DIY Power Center and Automation Build

Oh man, I had this whole thing typed out and hit the back button. Frustrating!
Ok. Let's see if I can retype this. Maybe it'll be better. The first version was pretty verbose. :)

First off, sorry for the delay in reply. When my pool has snow sitting on the mesh I don't come here very often. Tend to hibernate from TFP until May.

Those germans have it all figured out! I believe DIN rail is what Europe uses in their home electrical so they have way more options. Those cases look good. After reading my options below you may be able to reduce the size of your box requirement and can find something more economical here in the US

So here are my thoughts...

Option 1. Don't use a GFCI. The manual specifically doesn't say you need one. Other Pentair manuals I've looked at (SuperFlo, IntelliBrites) specifically state whether you need one or not. But that's a big ASSumption for your safety. Ask your pool guys what the GFCI breaker they'd use for say an Intellicenter would be. If their answer is we don't use one. Then I'd feel better about this option.

You still have a lot of power coming into that box though.
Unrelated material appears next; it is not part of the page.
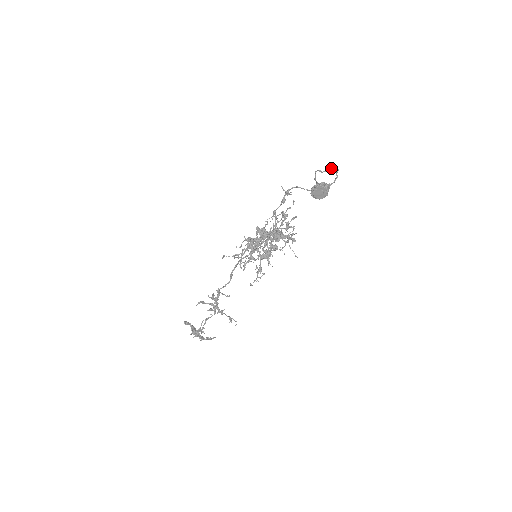
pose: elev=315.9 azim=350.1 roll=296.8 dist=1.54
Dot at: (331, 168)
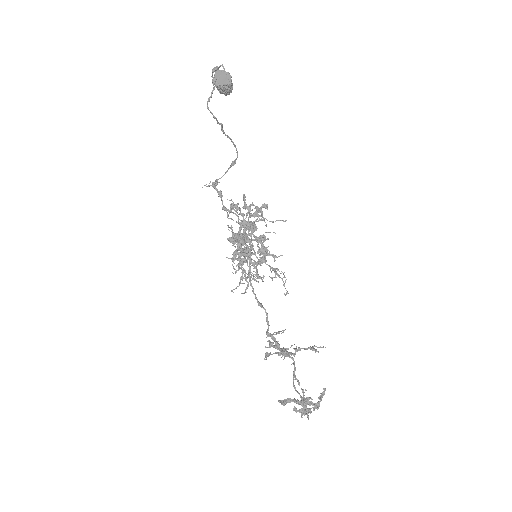
Dot at: (212, 80)
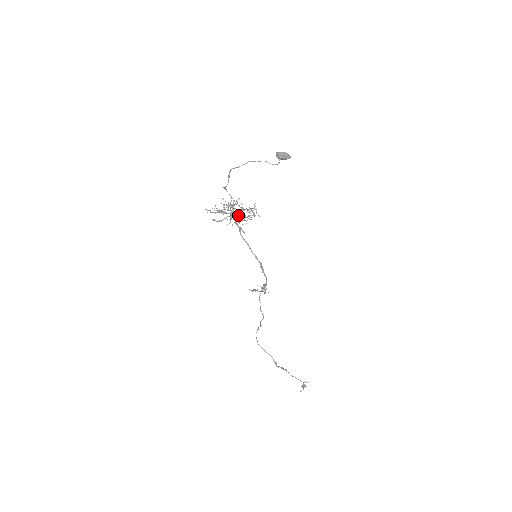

Make sure you upscale your wiring over what I used and don't run anything through a terminal block until after it hits a circuit breaker. You'd have to run your feed direct to a capable busbar (commonly found) or capable terminal block (don't know of any in the DIN rail world)

Option 2. Hybrid option. As I stated in Option 1, your feed to the pool would be 100Amps considering pool pump, lights, Ultratemp. You'd need to go from the feed DIRECT into something like the Altech busbar which could handle that. Don't use Dinkles in between like I did. Their largest (DK10N) are only rated for 60Amp so you'd likely melt something. Then from the busbar pull the wires for your ultratemp back off that busbar (Check out part# ULB50) direct to a small subpanel with traditional US parts where GFCI for 50Amp is easy to find and then off to your pump.

Option 3. My favorite. I'll call it "the @MyAZPool model". For all your incoming power needs just use a traditional outdoor sub panel and run power wires down into a 2nd box full of the DIN rail pieces/raspberry Pi, etc for the things you'd want to have on a relay. This 2nd box just contains relays, maybe a contactor for that big honking power hog Ultratemp (altho I'd say just run it directly to the heatpump from 1st box, you'd have a breaker in the 1st box and RS-485 methods of control for this device). And then you could model what I did for my setup in the 2nd box minus the breakers of course. MyAzPool has a great example of this as it's what he did AND his wiring is very pretty to boot!

And sorry caroexx for hijacking your thread. :)

Merry Christmas!
 
I did some more reading on this here on TFP. It looks like other people came up with an even simpler solution. Run TWO electrical runs to your pool pad. One for the heater, one for everything else. You have a dedicated 50Amp circuit from the main electrical box that runs the heater and then a much more mangeable 30Amps (or so) that runs into the DIY box and you can just follow along with what the rest of us have done.